Mudras, Mantras & Blisters.
There are many people who practice yoga are only interested in yoga as exercise, in an asana-oriented practice.
I’m not one of those people, however, so I thought it was worth discussing and throwing out some ideas about some of the more ethereal parts of yoga.
My scientific mind initially reacts and says that holding my hands in certain positions or using a mantra don’t have any true impact on my state of being. But if I dig deeper, I know that the body-mind connection is undeniable. I know from my massage practice as well how connected our emotional and spiritual states are to our bodies.
Beyond the issue of the intrinsic connection is intention.
If I hold my hands in anjali mudra (or namaste) at my heart and treat it as a physical offering, a physical manifestation of the intention to return to my heart, that’s what it will be. If my breath, my body and my heart are all trained to my intentions, my practice will reflect that.
As far as mantras are concerned, I could probably write a much longer blog on how language both creates and reflects our reality, but that’s another story for a different day. With mantra, either in Sanksrit or our own language, I believe intention comes into play a great deal too.
We all have “mindless” mantras: words or phrases that we overuse that color our perception of the world. How many times a day do we say things suck or that we’re “stressed out”? It’s fine to acknowledge the good and bad of the day, but we should also remember how powerful our words are. Mantras, when used with intention, can be a powerful addition to our practices.
On a less philosophical note, I have some serious blisters from the shoes I wore dancing last night.

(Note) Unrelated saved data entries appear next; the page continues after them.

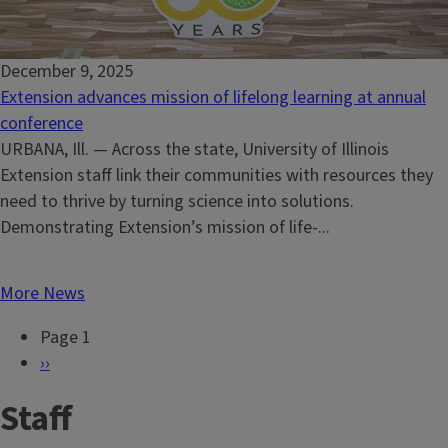
December 9, 2025
Extension advances mission of lifelong learning at annual
conference
URBANA, Ill. — Across the state, University of Illinois
Extension staff link their communities with resources they
need to thrive by turning science into solutions.
Demonstrating Extension’s mission of life-...
More News
Page 1
P
N
››
a
e
Staff
g
x
i
t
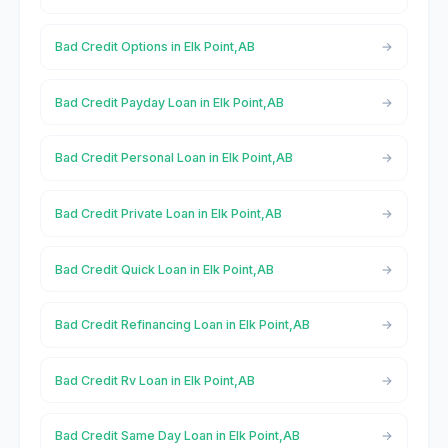
Bad Credit Options in Elk Point,AB
Bad Credit Payday Loan in Elk Point,AB
Bad Credit Personal Loan in Elk Point,AB
Bad Credit Private Loan in Elk Point,AB
Bad Credit Quick Loan in Elk Point,AB
Bad Credit Refinancing Loan in Elk Point,AB
Bad Credit Rv Loan in Elk Point,AB
Bad Credit Same Day Loan in Elk Point,AB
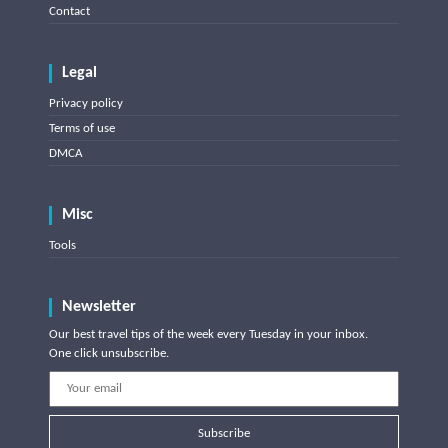
Contact
Legal
Privacy policy
Terms of use
DMCA
Misc
Tools
Newsletter
Our best travel tips of the week every Tuesday in your inbox.
One click unsubscribe.
Subscribe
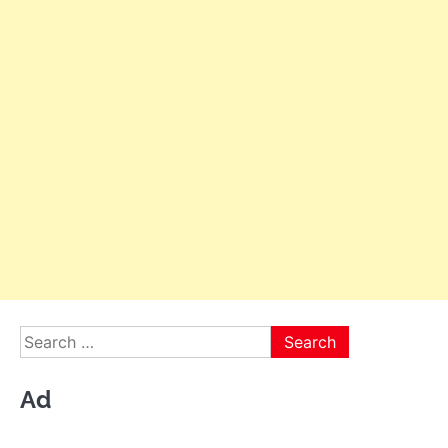
Search
for:
Ad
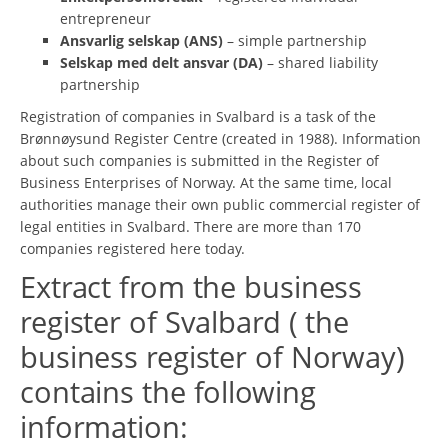
entrepreneur
Ansvarlig selskap (ANS)
– simple partnership
Selskap med delt ansvar (DA)
– shared liability
partnership
Registration of companies in Svalbard is a task of the
Brønnøysund Register Centre (created in 1988). Information
about such companies is submitted in the Register of
Business Enterprises of Norway. At the same time, local
authorities manage their own public commercial register of
legal entities in Svalbard. There are more than 170
companies registered here today.
Extract from the business
register of Svalbard ( the
business register of Norway)
contains the following
information:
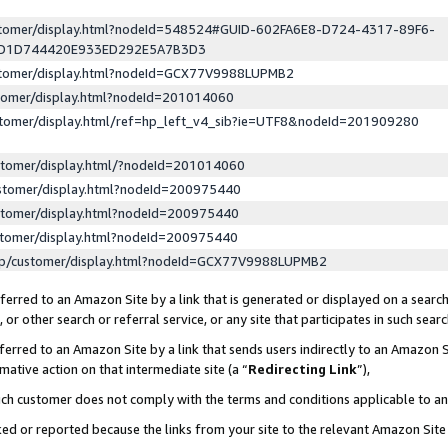
ustomer/display.html?nodeId=548524#GUID-602FA6E8-D724-4317-89F6-
ED1D744420E933ED292E5A7B3D3
ustomer/display.html?nodeId=GCX77V9988LUPMB2
stomer/display.html?nodeId=201014060
stomer/display.html/ref=hp_left_v4_sib?ie=UTF8&nodeId=201909280
stomer/display.html/?nodeId=201014060
stomer/display.html?nodeId=200975440
stomer/display.html?nodeId=200975440
stomer/display.html?nodeId=200975440
lp/customer/display.html?nodeId=GCX77V9988LUPMB2
erred to an Amazon Site by a link that is generated or displayed on a search
or other search or referral service, or any site that participates in such sear
erred to an Amazon Site by a link that sends users indirectly to an Amazon Si
mative action on that intermediate site (a “
Redirecting Link
”),
uch customer does not comply with the terms and conditions applicable to a
cked or reported because the links from your site to the relevant Amazon Sit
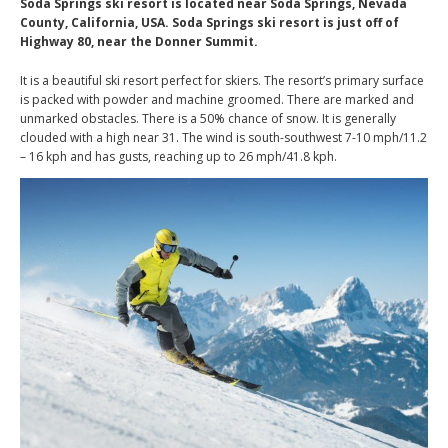
Soda Springs ski resort is located near Soda Springs, Nevada
County, California, USA. Soda Springs ski resort is just off of
Highway 80, near the Donner Summit.
It is a beautiful ski resort perfect for skiers. The resort’s primary surface
is packed with powder and machine groomed. There are marked and
unmarked obstacles. There is a 50% chance of snow. It is generally
clouded with a high near 31. The wind is south-southwest 7-10 mph/11.2
– 16 kph and has gusts, reaching up to 26 mph/41.8 kph.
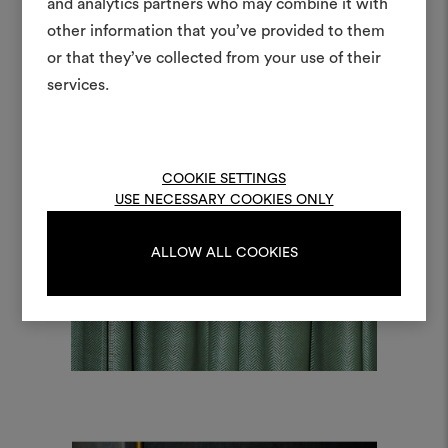
moodboar
and analytics partners who may combine it with
other information that you’ve provided to them
An interactive tool to bring
or that they’ve collected from your use of their
life and share them, combin
and fabrics for your pr
services.
To create or edit moodboar
log in or sign up
COOKIE SETTINGS
USE NECESSARY COOKIES ONLY
LOG IN
ALLOW ALL COOKIES
REGISTER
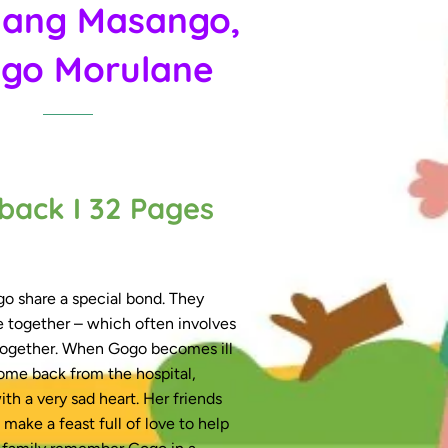
ang Masango,
go Morulane
back I 32 Pages
 share a special bond. They
e together – which often involves
ogether. When Gogo becomes ill
ome back from the hospital,
ith a very sad heart. Her friends
make a feast full of love to help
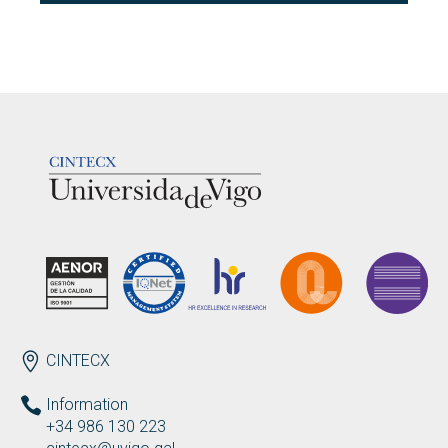
LOGOTIPO
ENDEREZO EN
CINTECX
Information
+34 986 130 223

They are a pair I love, but not really dance-friendly as it turns out. This is one of those things that falls more under the heading of annoyance than injury. Still, I wanted to be careful not to make any of them worse.
So, I’m all taped up as not to irritate them or make them worse this morning.
How do you modify your practice when you are ill or injured?
Do you find that these things derail you, or do you just adapt and adjust to accommodate them? I believe pain—physical or otherwise—and how we respond to it has a lot to teach us. Sometimes the response needs to be to slow down, be more gentle with ourselves. And other times, it means we accept that things are a little bit painful right now and carry on anyway.